To make paper, manufacturers must break down cellulose (chunks of wood pulp), a process that currently requires large amounts of energy and toxic chemicals like chlorine. Nature performs the same task using enzymes, non-toxic biodegradable proteins that accelerate chemical reactions using far less energy. The catch is that the enzymes required for the job, in this case xylanases, don’t hold up to the high temperatures of the manufacturing process. This is only one of many examples of how the limitations of enzymes hamper the development of elegant solutions in the manufacture of everything from medicine to detergents.
“So the question is: Can we improve on nature?” said George Makhatadze, a chaired professor in the Biocomputation and Bioinformatics research constellation, professor of biological sciences, and member of the Center for Biotechnology and Interdisciplinary Studies (CBIS). “Can we take an existing protein and, using computation, redesign it to withstand higher temperatures?”
George Makhatadze
Makhatadze designs “custom proteins,” and is an expert in the critical interaction between electrical charges on the surface of proteins. Within the School of Science, Makhatadze’s research is part of an interdisciplinary theme of modeling, analysis, and simulation. His research is also part of a CBIS research focus on protein engineering. In a 2009 edition of the Proceedings of the National Academy of Sciences (PNAS), his lab presented a computer model that enhances protein thermostability, while retaining full enzymatic activity. Now, with the support of a five-year, $1.7 million National Science Foundation grant, Makhatadze will investigate the speed of protein folding.

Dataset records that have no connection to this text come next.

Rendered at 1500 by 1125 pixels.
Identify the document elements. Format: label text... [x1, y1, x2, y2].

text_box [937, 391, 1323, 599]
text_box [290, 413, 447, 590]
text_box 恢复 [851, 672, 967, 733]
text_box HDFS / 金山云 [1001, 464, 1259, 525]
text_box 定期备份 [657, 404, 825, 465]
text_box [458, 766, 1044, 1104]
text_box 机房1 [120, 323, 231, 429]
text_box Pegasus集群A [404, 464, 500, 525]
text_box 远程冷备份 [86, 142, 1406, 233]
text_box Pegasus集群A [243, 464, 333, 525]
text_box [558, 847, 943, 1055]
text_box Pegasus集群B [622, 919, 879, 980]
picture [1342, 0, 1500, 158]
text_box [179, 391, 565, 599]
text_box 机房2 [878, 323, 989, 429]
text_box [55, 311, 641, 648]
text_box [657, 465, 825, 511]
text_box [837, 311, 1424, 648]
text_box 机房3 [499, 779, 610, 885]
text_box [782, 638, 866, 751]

Enzymes are composed of long strings of amino acids. As the string is assembled, electrostatic forces along its length interact, causing it to twist and turn, and ultimately fold into a stable three-dimensional shape. The enzyme functions properly only when folded into this shape, and typically retains its structure within a narrow range of conditions. If subjected to temperature, pH, or pressure outside these tolerances, the enzyme begins to denature, losing its shape and functionality.

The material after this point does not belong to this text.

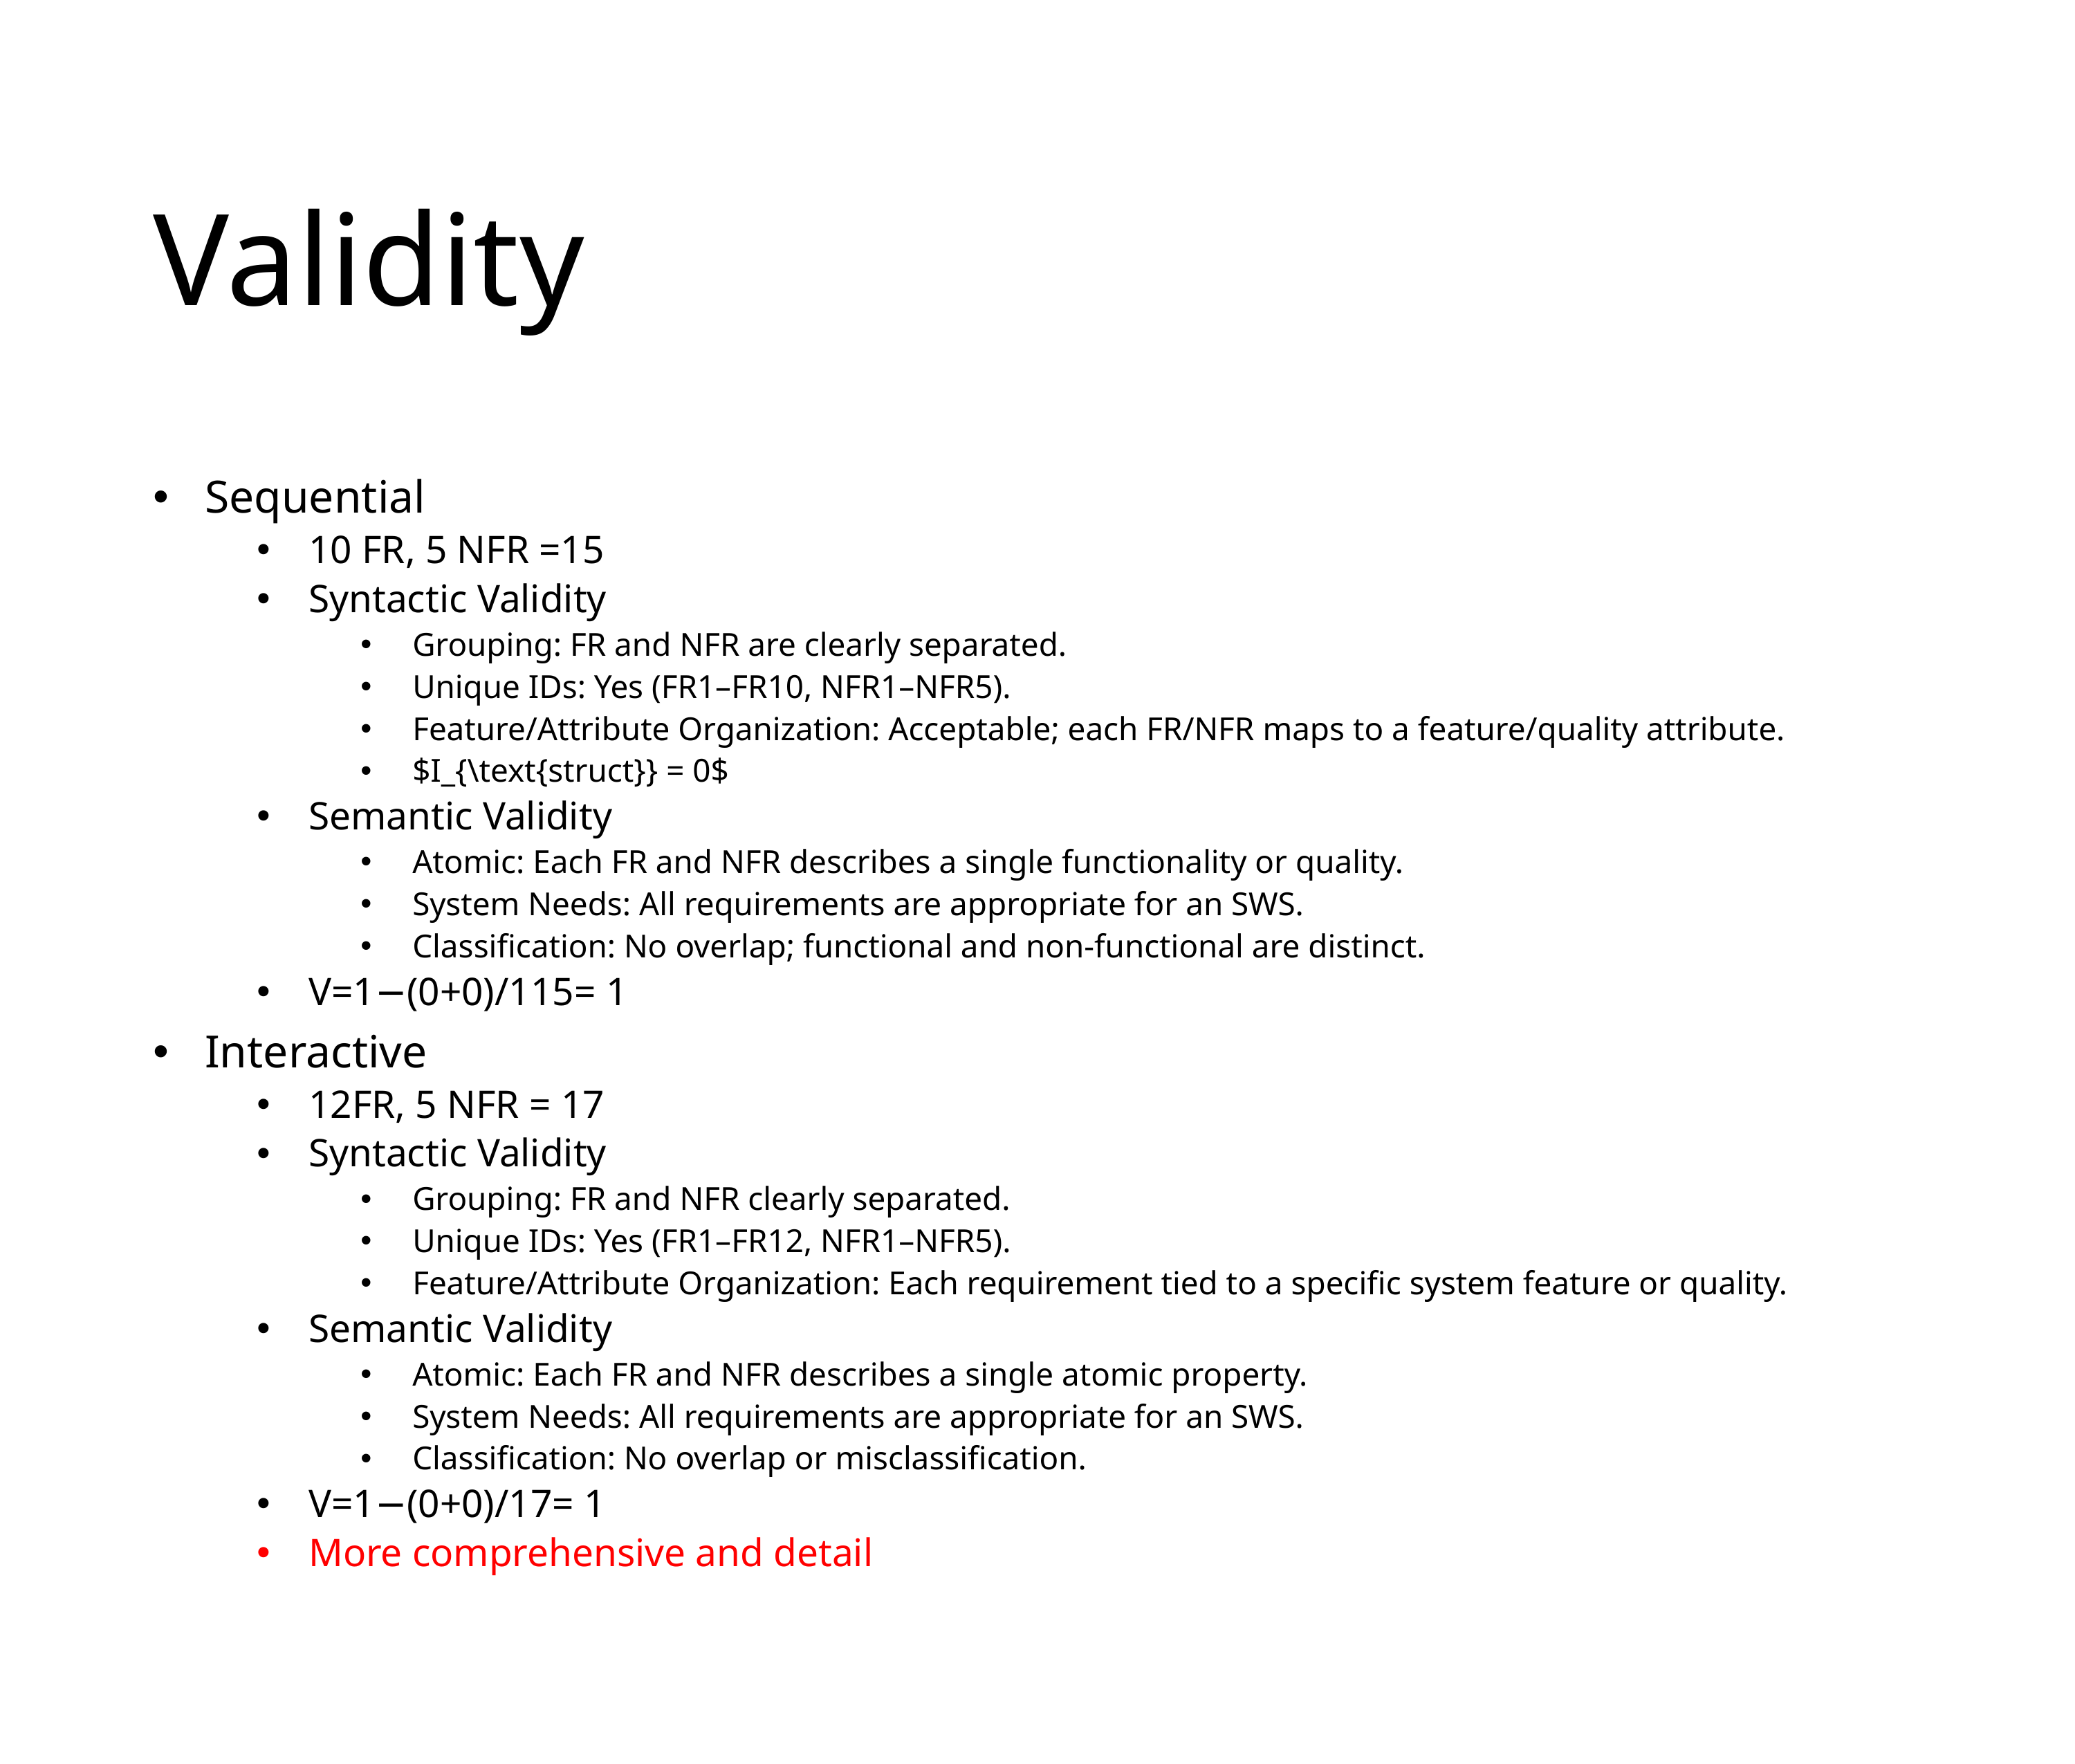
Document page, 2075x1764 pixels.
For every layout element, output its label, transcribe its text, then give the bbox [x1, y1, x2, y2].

list Sequential 10 FR, 5 NFR =15 Syntactic Validity Grouping: FR and NFR are clearly separated. Unique IDs: Yes (FR1–FR10, NFR1–NFR5). Feature/Attribute Organization: Acceptable; each FR/NFR maps to a feature/quality attribute. $I_{\text{struct}} = 0$ Semantic Validity Atomic: Each FR and NFR describes a single functionality or quality. System Needs: All requirements are appropriate for an SWS. Classification: No overlap; functional and non-functional are distinct. V=1−(0+0)/115= 1 Interactive 12FR, 5 NFR = 17 Syntactic Validity Grouping: FR and NFR clearly separated. Unique IDs: Yes (FR1–FR12, NFR1–NFR5). Feature/Attribute Organization: Each requirement tied to a specific system feature or quality. Semantic Validity Atomic: Each FR and NFR describes a single atomic property. System Needs: All requirements are appropriate for an SWS. Classification: No overlap or misclassification. V=1−(0+0)/17= 1 More comprehensive and detail [142, 469, 1933, 1589]
title Validity [142, 93, 1933, 435]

Makhatadze seeks to boost the high-temperature tolerances for a given enzyme by adjusting the electrostatic interactions on the protein surface. In research culminating with the 2009 PNAS paper, Makhatadze developed a computer program allowing researchers to expand the temperature range at which a given enzyme would remain functional by altering the electrical charges on the protein surface.
“Many forces—the packing of the core, hydrophobic interactions, hydrogen bonding, salt bridges, disulfide bridges—are important for protein stability, and 40 years of research has gone into establishing the rules that govern this process,” said Makhatadze. “Our contribution has been on the particular role of the interactions between the charges on the protein surface, and a recognition that they can be manipulated to modulate protein stability.”
In the context of industrial processes like paper manufacturing, the expanded functional range could make an enzymatic approach more attractive and economically feasible. The next step, said Makhatadze, and the focus of the NSF grant, is to understand the speed at which proteins fold and unfold, in order to slow their deterioration, and further expand their functional range.